● Organ failure [kidneys, liver and heart are common examples]
● Cognitive dysfunction, or Dementia
● Senior pets approaching the end of life
● Failure to thrive
● Any life-limiting condition that is contributing to an excessive burden of care-giving for a family, or treatments that are unacceptable to the pet.
Setting up an End-of-Life plan:
With the many decisions we as pet owner’s face, sharing our wishes with our veterinarian or hospice care provider beforehand can help ensure that
our pet’s final farewell is filled with reverence and love. Here are a few things to consider:
- Do you want to be with your pet when the time comes?

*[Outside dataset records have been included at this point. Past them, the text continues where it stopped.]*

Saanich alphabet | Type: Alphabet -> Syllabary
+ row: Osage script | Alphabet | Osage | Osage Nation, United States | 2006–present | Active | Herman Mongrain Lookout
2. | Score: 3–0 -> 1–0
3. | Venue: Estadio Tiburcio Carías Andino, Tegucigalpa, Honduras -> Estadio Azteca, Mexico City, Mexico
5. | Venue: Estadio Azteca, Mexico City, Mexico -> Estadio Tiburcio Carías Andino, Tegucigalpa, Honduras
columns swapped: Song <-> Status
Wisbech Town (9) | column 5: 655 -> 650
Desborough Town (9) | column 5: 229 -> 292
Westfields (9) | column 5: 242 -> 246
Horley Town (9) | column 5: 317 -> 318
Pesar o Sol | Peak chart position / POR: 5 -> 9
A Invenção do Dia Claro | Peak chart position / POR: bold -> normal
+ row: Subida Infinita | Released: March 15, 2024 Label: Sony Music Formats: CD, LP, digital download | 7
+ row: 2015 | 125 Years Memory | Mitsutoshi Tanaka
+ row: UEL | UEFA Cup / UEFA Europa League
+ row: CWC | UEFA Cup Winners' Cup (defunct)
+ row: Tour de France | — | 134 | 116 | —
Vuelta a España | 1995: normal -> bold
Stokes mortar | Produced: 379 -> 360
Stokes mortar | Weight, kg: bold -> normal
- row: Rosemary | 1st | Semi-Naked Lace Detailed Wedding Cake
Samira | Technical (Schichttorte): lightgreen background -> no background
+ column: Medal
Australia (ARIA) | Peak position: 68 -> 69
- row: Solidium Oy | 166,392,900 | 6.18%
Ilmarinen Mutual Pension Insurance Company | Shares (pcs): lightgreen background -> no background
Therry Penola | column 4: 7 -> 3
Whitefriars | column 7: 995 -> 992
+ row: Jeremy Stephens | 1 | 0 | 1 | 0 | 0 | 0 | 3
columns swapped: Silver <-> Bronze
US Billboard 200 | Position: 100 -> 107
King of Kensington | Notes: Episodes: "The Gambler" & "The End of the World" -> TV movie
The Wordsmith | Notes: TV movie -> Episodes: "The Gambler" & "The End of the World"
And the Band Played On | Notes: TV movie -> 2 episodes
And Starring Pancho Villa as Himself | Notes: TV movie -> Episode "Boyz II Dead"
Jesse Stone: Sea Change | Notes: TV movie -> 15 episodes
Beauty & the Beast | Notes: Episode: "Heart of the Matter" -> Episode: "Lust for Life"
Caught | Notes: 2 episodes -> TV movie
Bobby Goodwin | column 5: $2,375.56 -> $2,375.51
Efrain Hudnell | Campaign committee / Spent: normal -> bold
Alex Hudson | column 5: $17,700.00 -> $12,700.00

- Do you want to be at home or in the hospital? Some want the comfort and privacy of home when the time comes; where others don’t want the daily reminder of the living room as the place where their pet died.
- Would you prefer to bury your pet or have them cremated?
- Do you want to keep the ashes?
- Who should be there when it happens? Pet owners, relatives, children, other pets?
- What happens if your pet gets worse when your regular Veterinarian is closed? Is there an emergency clinic or emergency protocol in place?
- What to do if your pet dies at home?
How do I cope?
Our pets have become so much more than 'just animals'. They are loved just as much as our spouses and children and we grieve for them just the same. Pets provide companionship, acceptance, emotional support, and unconditional love during the time they share with us.
Acknowledge your grief and give yourself permission to express your feelings. Reach out to friends and family for support. Capture your feelings through a journal or artwork. Volunteer at your local Humane Society or provide a foster home for pets awaiting adoption. Join a support group! Pet Loss support groups can provide the environment and support you may need during this difficult time.